[Opening Data extract section]
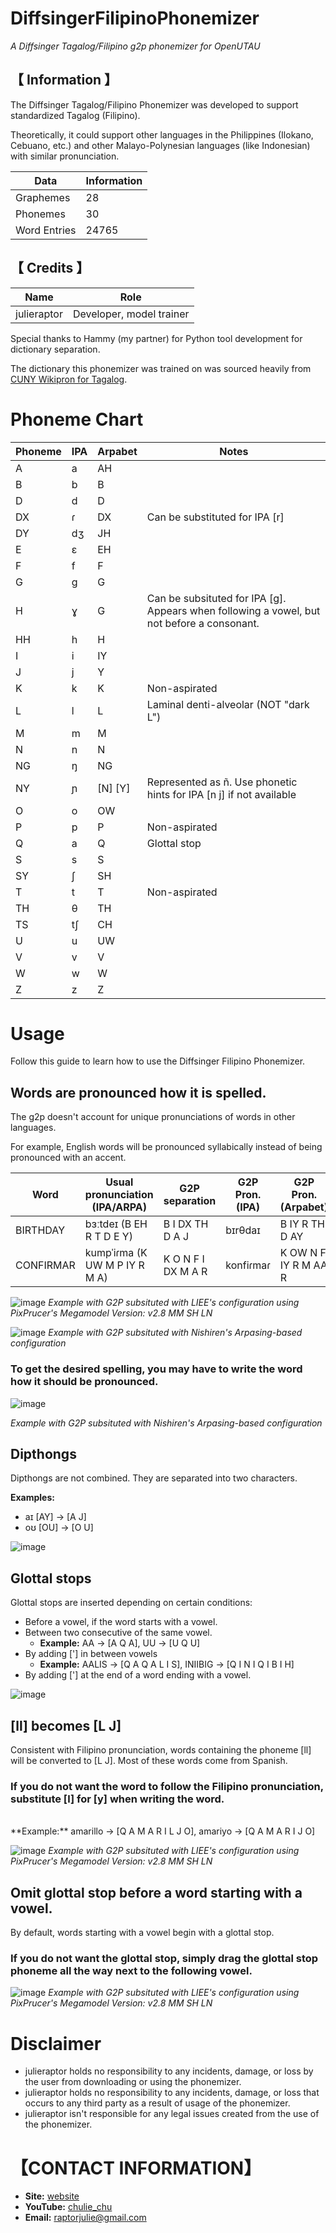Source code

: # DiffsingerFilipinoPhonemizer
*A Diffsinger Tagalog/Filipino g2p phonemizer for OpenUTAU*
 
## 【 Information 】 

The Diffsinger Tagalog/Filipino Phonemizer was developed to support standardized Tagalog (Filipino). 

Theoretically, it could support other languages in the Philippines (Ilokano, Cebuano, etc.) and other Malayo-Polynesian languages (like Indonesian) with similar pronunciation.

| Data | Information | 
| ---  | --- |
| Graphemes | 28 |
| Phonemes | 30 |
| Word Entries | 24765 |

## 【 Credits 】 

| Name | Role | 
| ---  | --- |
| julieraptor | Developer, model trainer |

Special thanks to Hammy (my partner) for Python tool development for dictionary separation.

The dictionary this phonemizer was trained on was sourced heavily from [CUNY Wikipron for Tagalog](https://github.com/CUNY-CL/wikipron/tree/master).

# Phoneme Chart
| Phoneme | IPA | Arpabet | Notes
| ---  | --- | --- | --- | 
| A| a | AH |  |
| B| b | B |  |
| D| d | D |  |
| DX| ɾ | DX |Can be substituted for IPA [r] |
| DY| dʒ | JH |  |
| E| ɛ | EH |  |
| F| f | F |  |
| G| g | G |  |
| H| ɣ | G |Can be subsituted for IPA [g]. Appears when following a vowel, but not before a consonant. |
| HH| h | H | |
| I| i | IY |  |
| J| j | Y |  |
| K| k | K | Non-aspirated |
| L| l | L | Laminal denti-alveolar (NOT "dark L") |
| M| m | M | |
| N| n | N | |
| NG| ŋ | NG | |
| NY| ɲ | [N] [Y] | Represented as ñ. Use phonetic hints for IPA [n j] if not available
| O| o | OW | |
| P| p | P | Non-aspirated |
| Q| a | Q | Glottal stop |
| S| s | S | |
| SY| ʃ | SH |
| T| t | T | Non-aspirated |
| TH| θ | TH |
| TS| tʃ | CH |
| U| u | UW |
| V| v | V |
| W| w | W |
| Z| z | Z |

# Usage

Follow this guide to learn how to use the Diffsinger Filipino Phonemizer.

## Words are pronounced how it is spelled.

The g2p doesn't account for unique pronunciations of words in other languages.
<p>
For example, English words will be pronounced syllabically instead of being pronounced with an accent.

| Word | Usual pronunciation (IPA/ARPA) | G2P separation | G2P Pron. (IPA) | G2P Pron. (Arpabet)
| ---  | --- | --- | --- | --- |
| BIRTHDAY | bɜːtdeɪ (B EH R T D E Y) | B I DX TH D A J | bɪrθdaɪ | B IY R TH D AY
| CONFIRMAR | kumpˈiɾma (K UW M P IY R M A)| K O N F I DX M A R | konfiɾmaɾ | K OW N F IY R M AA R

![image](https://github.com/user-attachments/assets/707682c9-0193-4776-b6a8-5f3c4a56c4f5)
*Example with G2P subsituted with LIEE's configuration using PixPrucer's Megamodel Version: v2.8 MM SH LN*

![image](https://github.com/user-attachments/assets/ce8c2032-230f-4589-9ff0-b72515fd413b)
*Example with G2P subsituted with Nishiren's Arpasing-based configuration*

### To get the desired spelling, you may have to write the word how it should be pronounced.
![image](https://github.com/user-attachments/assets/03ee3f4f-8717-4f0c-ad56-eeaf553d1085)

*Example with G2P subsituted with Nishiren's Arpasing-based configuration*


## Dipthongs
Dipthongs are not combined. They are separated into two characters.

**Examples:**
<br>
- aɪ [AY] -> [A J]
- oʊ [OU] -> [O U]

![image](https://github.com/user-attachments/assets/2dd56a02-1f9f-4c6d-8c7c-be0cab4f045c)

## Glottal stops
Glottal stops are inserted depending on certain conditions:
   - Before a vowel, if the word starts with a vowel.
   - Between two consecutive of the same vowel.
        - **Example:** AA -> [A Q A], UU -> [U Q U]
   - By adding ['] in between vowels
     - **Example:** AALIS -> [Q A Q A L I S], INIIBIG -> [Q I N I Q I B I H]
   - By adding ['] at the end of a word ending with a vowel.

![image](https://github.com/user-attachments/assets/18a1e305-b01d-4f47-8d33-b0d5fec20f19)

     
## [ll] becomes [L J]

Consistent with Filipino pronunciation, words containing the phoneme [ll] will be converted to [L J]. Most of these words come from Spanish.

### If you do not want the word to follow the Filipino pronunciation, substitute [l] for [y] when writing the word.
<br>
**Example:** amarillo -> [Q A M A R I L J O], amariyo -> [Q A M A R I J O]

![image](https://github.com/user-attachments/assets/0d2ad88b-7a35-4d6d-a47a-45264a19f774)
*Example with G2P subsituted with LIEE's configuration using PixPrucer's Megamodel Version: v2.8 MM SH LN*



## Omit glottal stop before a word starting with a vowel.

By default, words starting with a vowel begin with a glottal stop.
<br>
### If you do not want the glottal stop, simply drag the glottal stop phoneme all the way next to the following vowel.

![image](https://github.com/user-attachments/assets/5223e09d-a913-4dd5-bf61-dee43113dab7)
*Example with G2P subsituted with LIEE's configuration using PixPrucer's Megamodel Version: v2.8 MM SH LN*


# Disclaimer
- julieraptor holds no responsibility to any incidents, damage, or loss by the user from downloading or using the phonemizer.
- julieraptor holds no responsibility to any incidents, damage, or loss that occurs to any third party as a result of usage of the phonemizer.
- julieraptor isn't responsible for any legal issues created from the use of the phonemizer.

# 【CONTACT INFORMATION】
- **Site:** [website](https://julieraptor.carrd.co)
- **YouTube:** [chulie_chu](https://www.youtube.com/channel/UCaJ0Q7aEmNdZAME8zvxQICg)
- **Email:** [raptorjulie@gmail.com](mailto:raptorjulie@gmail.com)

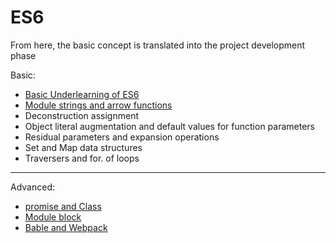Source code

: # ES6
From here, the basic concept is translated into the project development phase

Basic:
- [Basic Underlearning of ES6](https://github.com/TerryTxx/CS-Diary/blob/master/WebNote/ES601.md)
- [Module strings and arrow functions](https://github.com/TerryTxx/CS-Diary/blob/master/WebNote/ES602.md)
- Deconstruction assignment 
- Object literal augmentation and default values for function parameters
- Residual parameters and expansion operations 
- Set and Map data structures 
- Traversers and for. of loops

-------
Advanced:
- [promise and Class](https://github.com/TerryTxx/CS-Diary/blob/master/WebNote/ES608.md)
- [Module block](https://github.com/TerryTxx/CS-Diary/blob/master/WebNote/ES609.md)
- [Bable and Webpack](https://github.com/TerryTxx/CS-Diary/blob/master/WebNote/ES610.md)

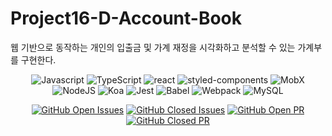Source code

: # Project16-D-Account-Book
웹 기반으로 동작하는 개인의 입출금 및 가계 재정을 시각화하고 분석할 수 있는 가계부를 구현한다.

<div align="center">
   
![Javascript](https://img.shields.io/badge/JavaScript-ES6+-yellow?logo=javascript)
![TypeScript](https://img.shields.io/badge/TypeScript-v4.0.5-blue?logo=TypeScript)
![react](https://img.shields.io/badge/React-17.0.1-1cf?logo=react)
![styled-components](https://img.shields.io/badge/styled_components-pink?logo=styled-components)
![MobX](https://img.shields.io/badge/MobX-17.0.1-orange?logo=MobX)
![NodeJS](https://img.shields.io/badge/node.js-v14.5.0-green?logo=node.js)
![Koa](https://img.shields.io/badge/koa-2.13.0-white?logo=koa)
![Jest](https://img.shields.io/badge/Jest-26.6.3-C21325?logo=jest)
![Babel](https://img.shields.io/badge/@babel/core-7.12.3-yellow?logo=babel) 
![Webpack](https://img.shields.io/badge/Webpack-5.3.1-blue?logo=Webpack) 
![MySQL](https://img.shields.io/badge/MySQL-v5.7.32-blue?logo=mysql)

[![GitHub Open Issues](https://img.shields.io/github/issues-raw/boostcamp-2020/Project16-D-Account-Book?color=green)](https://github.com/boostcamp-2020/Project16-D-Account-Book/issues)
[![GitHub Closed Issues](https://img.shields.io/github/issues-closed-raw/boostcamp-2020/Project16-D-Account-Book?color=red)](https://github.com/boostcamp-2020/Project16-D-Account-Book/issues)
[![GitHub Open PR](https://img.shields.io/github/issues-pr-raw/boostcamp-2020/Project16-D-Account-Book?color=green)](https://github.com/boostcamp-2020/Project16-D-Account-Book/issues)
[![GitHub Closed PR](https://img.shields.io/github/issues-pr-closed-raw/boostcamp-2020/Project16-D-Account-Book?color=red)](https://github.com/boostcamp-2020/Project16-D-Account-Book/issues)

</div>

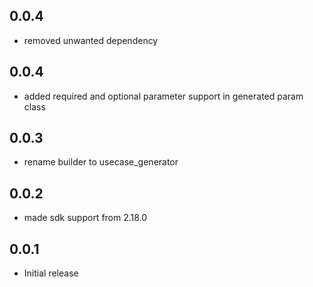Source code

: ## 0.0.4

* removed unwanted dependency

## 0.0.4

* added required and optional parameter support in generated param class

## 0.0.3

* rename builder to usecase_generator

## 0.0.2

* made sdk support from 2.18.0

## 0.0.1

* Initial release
[Closing Data extract section]
[Opening Data extract section]
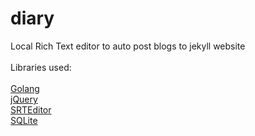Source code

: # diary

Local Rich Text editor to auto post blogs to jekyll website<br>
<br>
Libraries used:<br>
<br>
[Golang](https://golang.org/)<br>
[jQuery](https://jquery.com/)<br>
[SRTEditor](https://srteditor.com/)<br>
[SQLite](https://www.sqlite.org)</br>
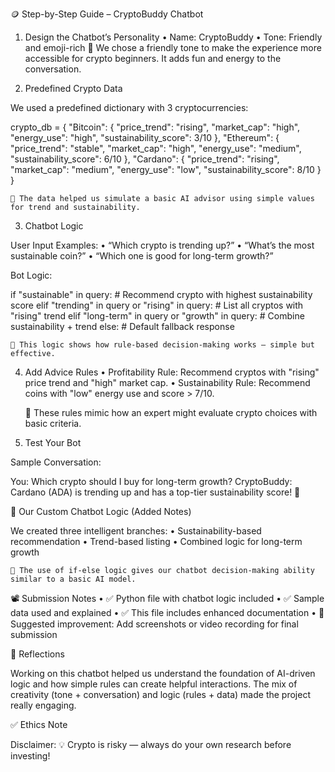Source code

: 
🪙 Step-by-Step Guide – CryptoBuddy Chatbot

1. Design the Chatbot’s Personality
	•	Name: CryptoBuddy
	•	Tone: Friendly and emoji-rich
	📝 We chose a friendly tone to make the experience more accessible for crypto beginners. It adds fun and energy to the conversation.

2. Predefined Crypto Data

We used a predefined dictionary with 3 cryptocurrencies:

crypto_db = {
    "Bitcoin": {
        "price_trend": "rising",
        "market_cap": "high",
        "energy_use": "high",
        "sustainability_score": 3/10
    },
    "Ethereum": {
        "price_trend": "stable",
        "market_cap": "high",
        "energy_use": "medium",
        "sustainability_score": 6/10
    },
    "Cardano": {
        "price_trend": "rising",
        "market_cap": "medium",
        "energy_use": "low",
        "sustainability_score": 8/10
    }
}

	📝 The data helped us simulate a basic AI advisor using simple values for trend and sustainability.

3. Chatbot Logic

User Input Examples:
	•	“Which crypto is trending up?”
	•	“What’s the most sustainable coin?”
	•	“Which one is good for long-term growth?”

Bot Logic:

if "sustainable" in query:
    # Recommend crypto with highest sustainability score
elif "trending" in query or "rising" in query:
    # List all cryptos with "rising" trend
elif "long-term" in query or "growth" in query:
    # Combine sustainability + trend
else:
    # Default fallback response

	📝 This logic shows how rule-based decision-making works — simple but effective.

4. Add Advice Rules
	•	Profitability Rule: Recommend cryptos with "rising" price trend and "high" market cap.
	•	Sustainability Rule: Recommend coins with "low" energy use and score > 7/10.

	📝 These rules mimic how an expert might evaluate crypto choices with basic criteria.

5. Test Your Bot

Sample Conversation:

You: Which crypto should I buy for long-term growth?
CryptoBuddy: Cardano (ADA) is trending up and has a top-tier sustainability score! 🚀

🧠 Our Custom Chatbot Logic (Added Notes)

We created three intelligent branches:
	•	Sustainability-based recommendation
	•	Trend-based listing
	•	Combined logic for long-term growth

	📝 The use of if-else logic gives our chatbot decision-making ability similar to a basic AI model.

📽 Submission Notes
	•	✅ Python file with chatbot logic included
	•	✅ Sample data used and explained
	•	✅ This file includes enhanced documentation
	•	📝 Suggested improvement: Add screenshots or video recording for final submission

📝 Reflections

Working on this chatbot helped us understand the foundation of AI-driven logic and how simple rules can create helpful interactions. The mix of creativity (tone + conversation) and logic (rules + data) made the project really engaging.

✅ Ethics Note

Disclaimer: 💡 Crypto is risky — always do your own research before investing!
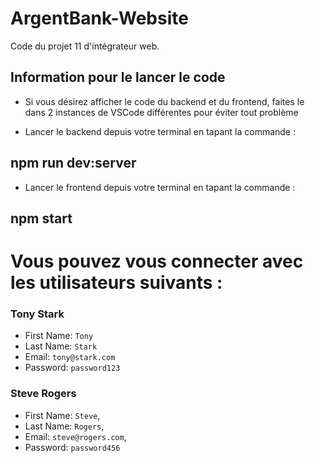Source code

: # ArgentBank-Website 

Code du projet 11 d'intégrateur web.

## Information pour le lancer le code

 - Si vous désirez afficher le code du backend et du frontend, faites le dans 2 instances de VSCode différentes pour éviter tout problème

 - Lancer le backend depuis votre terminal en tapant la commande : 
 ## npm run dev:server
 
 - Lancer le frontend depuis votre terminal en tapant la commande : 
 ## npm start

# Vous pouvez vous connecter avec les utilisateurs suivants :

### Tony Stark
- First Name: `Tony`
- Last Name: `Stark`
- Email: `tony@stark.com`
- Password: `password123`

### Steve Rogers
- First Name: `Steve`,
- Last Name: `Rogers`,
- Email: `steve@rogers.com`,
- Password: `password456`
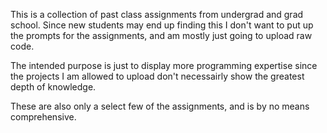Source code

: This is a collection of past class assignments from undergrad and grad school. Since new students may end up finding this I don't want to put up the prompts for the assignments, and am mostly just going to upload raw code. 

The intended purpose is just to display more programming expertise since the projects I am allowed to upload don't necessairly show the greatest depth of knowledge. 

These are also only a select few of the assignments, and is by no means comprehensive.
[Closing Data extract section]
### What you are asked to do
What you return should be exactly the lines above, starting at the one with "# Recommend crypto" and ending at the one with "4. Add Advice Rules", and nothing else.

### Problem solution
    # Recommend crypto with highest sustainability score
elif "trending" in query or "rising" in query:
    # List all cryptos with "rising" trend
elif "long-term" in query or "growth" in query:
    # Combine sustainability + trend
else:
    # Default fallback response

	📝 This logic shows how rule-based decision-making works — simple but effective.

4. Add Advice Rules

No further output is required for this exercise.